His patience had been bled dry for the residents. I was too timid, too slow, too hesitant and he was exhausted by it. Bled dry of his praise and encouragement.

Harried.

Later, when he left the room, the therapist and I had to redo the job to prevent the patient from accidental extubation.

I’ve ordered myself a new daily planner.  It is a detailed planner created for high achievers like CEOs.  For people like my husband who are strategists for large businesses. Serious women and men who wear snappy suits and have meetings that require them to plan long range and talk about profits and quarters and employee engagement.  It is meant to help them set goals and then create plans to pick away at them and achieve them.

It was not made for 41 year old brand new nurses trying to keep tiny humans alive through the night.  People who have no discernible schedule or rhythm to their day to day life.  Who wake up and basically put out blazing fires all day (all night) long.

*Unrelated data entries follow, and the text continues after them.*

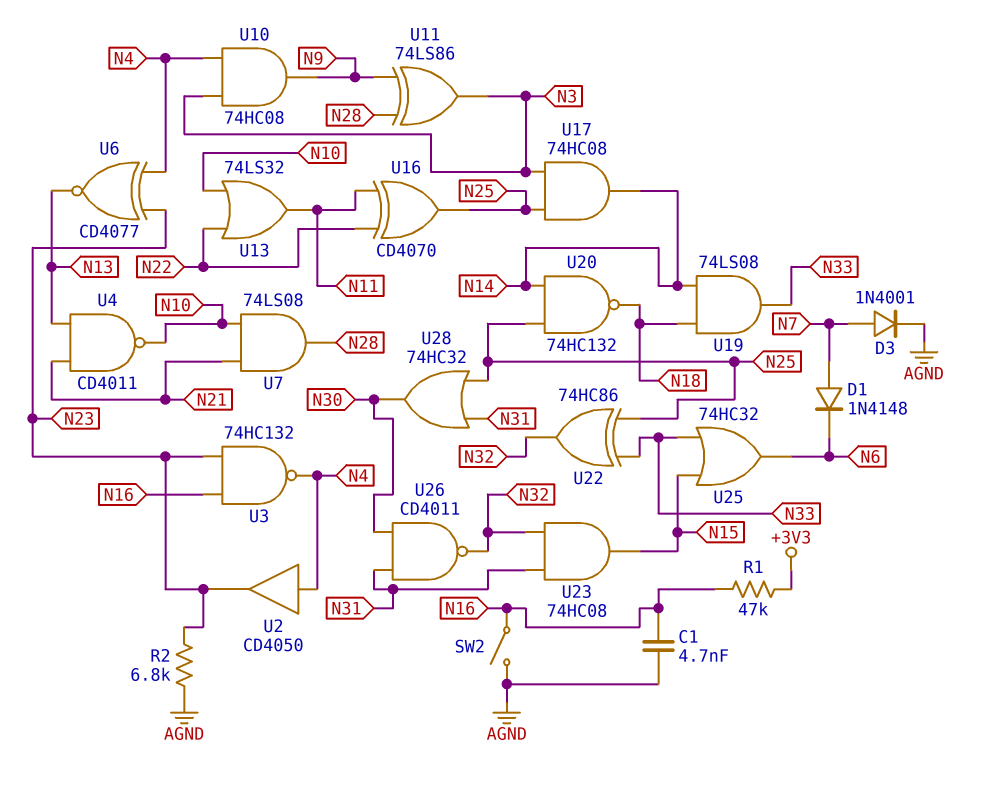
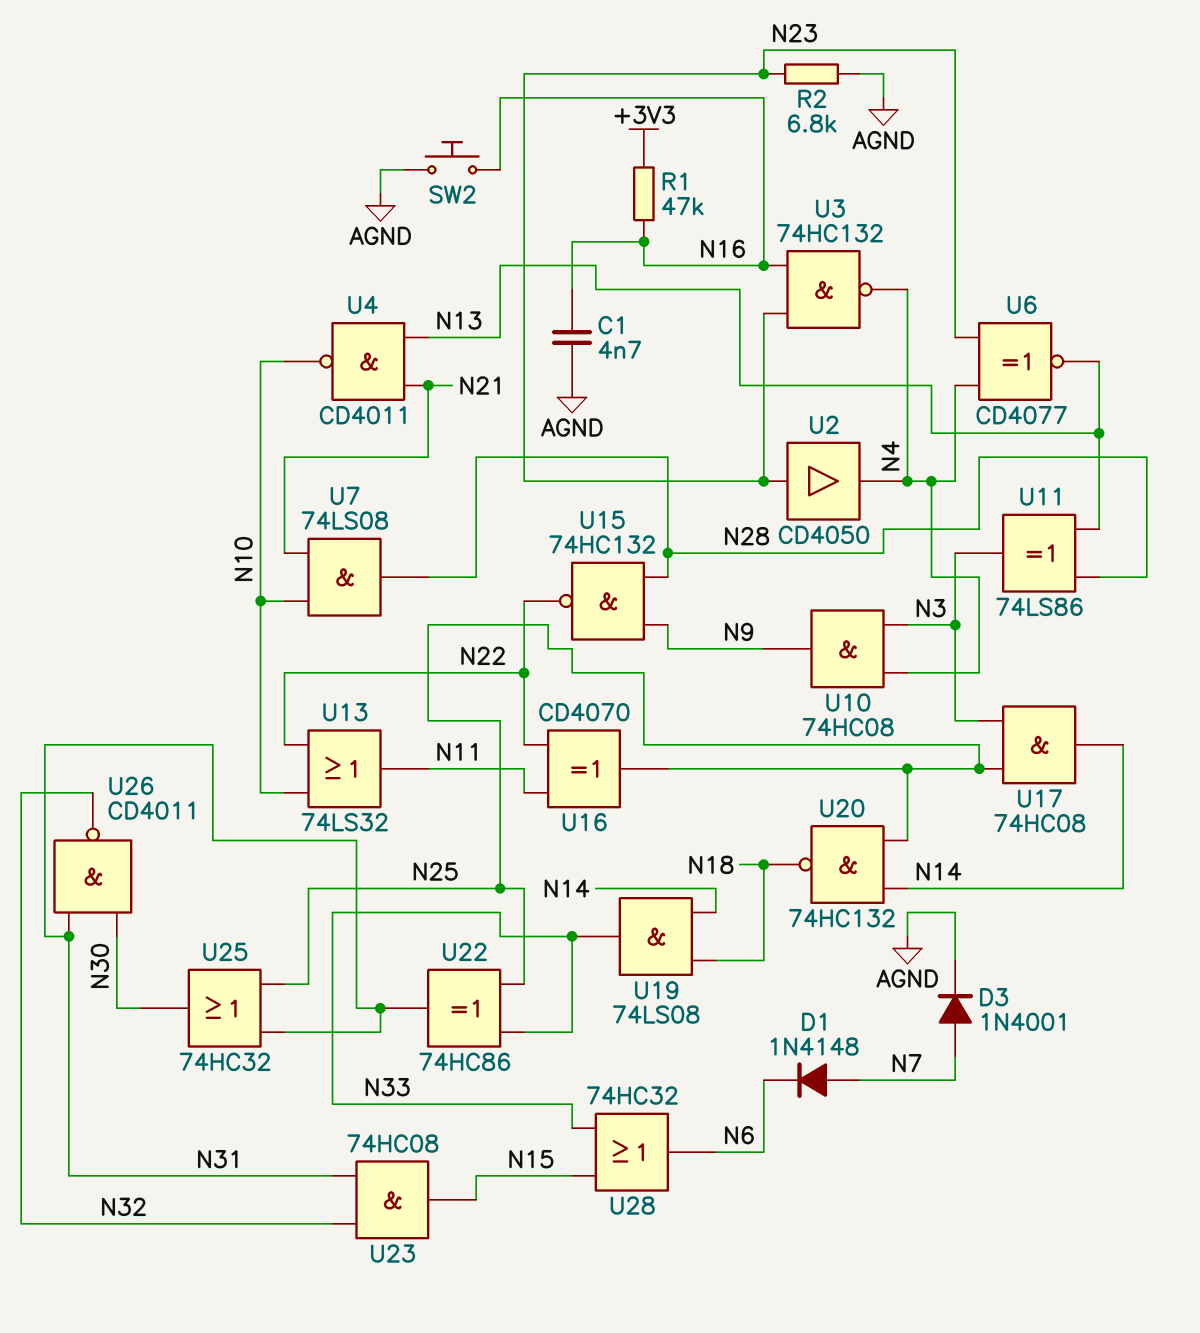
SW2: switch (AGND, N16) -> button (AGND, N16)
U2: buffer CD4050 (in N4, out N23) -> buffer CD4050 (in N23, out N4)
U11: XOR 74LS86 (in N9, in N28, out N3) -> XOR 74LS86 (in N13, in N28, out N3)
U15: none -> NAND 74HC132 (in N9, in N28, out N22)
U22: XOR 74HC86 (in N25, in N33, out N32) -> XOR 74HC86 (in N25, in N33, out N31)
U25: OR 74HC32 (in N15, in N33, out N6) -> OR 74HC32 (in N25, in N31, out N30)
U28: OR 74HC32 (in N25, in N31, out N30) -> OR 74HC32 (in N15, in N33, out N6)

It was not made for people who are so low on the totem pole at work they may as well be the part that is buried in the dirt.  It was not made for mothers of three school age children who all have such deeply different schedules and needs and all seem to be missing their mom in some secret message sort of way.  It wasn’t made for people who can’t seem to keep their house clean for more than 3 minutes or cook proper meals more than two times a week; people who can’t eat healthy or exercise regularly or volunteer at church or at school or at Scouts.  It was not a planner that was created for people like me.

Harried.

 

My natural state is one of tension.  Not unlike my body was during labor with Sam.  Tightening, wrapping itself forward and pushing onward with no discernible plan other than to do more than what I am already doing.  Always this press to do better, do more, to excel in all arenas, to pick apart all my own minor failures and magnify them so as to better examine and fix them.  My list of what I’d like to accomplish is absurd. Yet, I press on with this list as if it is written law. And I exhaust myself in the absurd effort of it.

Well, I am using my planner to lasso this natural tendency  of mine to white knuckle it.  And I am strategically setting some goals to slow my roll.

Yesterday, instead of cooking dinner for my children, I threw some leftovers on plates, heated them up and then snuck into the living room while they ate.  I sat in the sunny patch on my couch reading Bel Canto and ate a big bowl of chips. And when I was done, I went and checked it off my list in my planner. Like a motherfucking boss.